As we celebrate fathers and father figures on this special day, let us remember that the fight against breast cancer knows no gender boundaries. It is a collective battle that requires the participation of everyone, and the 3-Day community is proud to unite all in the pursuit of a world without breast cancer. Today, we’re highlighting male breast cancer statistics and information in honor of the men in our Pink Bubble family, whether walking or crewing, who support the fight against breast cancer.
While the gifts of material possessions or experiences are an easy enough way to convey how much we care about the fathers in our lives, the gift of knowledge can be more impactful.
One crucial piece of knowledge that it’s important to convey is the fact that men can, and do, have breast cancer. It’s understandable why men are often overlooked when it comes to breast cancer but, despite many physical dissimilarities, men, just like women, are born with breast tissue. That means that men are also susceptible to breast cancer.
Although the numbers, when compared to women, are low, 1 in 833 men will still come face to face with a diagnosis that will change their lives.
There are some realities that are true for all men, like the median age of diagnosis being higher than it is for women, or that it’s probable that men are less likely to report signs or symptoms of illness. But there are other aspects of the experience that are unique to different populations, like the fact that non-Hispanic Black men have the highest rate of incidence and tend to be younger than white men when it comes to being diagnosed, and non-Hispanic Asian and Pacific Islander men have the lowest rate of incidence. Age, physical activity, diet, health history, etc., all of these can majorly influence the ways in which the men closest to us might come face-to-face with this disease.
In 2023, 2,800 new cases of invasive breast cancer will be diagnosed in male patients. Even with this in mind, the disease is, by and large, considered by many to be a women-specific issue. The shame and lack of awareness contribute to men missing or ignoring the warning signs, delaying medical intervention, and postponing care. One of the best ways to combat this culture is through education. Being mindful of things like one’s family history of cancer, genetic determinants such as BReast CAncer 2 (BRCA2) and Klinefelter syndrome, and lifestyle can all help make sure the men closest to us live lives as healthy and fruitful as they can.
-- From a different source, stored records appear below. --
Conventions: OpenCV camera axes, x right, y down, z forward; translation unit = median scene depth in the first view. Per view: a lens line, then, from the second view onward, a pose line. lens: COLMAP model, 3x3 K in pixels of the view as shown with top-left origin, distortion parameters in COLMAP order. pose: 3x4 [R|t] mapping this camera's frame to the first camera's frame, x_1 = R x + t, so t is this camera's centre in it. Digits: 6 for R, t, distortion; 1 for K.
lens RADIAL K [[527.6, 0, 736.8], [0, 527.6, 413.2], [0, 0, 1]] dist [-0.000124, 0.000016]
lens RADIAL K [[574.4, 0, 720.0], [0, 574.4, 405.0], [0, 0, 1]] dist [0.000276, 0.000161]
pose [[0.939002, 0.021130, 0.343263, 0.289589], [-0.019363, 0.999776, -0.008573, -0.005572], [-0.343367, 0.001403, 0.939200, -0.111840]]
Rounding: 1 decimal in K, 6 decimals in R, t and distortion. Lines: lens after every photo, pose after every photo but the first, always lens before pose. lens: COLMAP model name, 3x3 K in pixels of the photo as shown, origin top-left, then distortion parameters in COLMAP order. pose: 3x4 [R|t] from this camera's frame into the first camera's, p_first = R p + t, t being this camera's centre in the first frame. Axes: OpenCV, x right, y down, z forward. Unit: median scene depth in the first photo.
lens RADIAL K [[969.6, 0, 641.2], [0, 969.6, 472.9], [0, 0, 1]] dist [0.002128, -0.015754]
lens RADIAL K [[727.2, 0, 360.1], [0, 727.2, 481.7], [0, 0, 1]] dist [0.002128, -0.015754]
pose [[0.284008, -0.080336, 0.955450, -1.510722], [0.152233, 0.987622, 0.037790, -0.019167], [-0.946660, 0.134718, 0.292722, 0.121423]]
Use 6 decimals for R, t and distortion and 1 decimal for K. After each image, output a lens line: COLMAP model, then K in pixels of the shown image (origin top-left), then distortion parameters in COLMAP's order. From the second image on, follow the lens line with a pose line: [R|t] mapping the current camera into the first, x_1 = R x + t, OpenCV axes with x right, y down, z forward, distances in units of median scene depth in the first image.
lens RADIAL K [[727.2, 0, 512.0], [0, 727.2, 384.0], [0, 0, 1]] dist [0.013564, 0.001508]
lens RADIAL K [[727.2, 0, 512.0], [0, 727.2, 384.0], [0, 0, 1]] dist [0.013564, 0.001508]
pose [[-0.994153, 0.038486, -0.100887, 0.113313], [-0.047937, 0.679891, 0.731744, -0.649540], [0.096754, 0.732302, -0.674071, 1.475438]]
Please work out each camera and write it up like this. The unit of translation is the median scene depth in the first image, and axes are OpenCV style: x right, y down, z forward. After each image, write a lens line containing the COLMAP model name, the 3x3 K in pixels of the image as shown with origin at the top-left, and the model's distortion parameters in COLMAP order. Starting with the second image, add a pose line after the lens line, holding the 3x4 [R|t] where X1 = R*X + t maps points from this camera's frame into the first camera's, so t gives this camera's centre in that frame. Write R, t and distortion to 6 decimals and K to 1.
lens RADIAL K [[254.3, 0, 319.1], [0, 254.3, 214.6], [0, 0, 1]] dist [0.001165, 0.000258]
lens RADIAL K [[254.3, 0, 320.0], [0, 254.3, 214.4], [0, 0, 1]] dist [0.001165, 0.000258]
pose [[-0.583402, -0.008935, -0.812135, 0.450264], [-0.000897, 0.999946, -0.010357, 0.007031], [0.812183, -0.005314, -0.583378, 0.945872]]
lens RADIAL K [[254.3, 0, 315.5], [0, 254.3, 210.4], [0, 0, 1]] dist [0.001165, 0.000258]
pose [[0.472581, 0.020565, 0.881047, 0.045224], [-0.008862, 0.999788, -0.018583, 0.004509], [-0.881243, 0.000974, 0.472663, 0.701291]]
- Breast cancer in men usually occurs between the ages of 60 and 70.
- Among all men, black men have the highest incidence (new cases) of breast cancer.
- When self-examining, look for a painless lump or thickening in the chest or armpit.
- It’s recommended that men know and understand their risk.
- Annual exams can save your life.
If you’re able, take some time this year to check in with the fathers you know. It’s understandable that these conversations might be uncomfortable, but Susan G. Komen is ready to provide resources that will give you the information needed to speak knowledgeably. Take a look at some of the links below and share them with those in your circle.
The 3-Day’s ultimate goal is to help manifest a society in which breast cancer is a thing of the past. And while we walk for the many people who’ve helped shape us into who we are, a society truly free of breast cancer includes men as well. All of us, regardless of gender, deserve to invest in and benefit from, a world where this affliction is rendered powerless.
We are a stronger, more vibrant community thanks to those we call “Papa,” “Pops,” “Gampy” and everything in between. To all the dads out there – especially the ones who are in the fight and to those serving as caretakers – happy Father’s Day!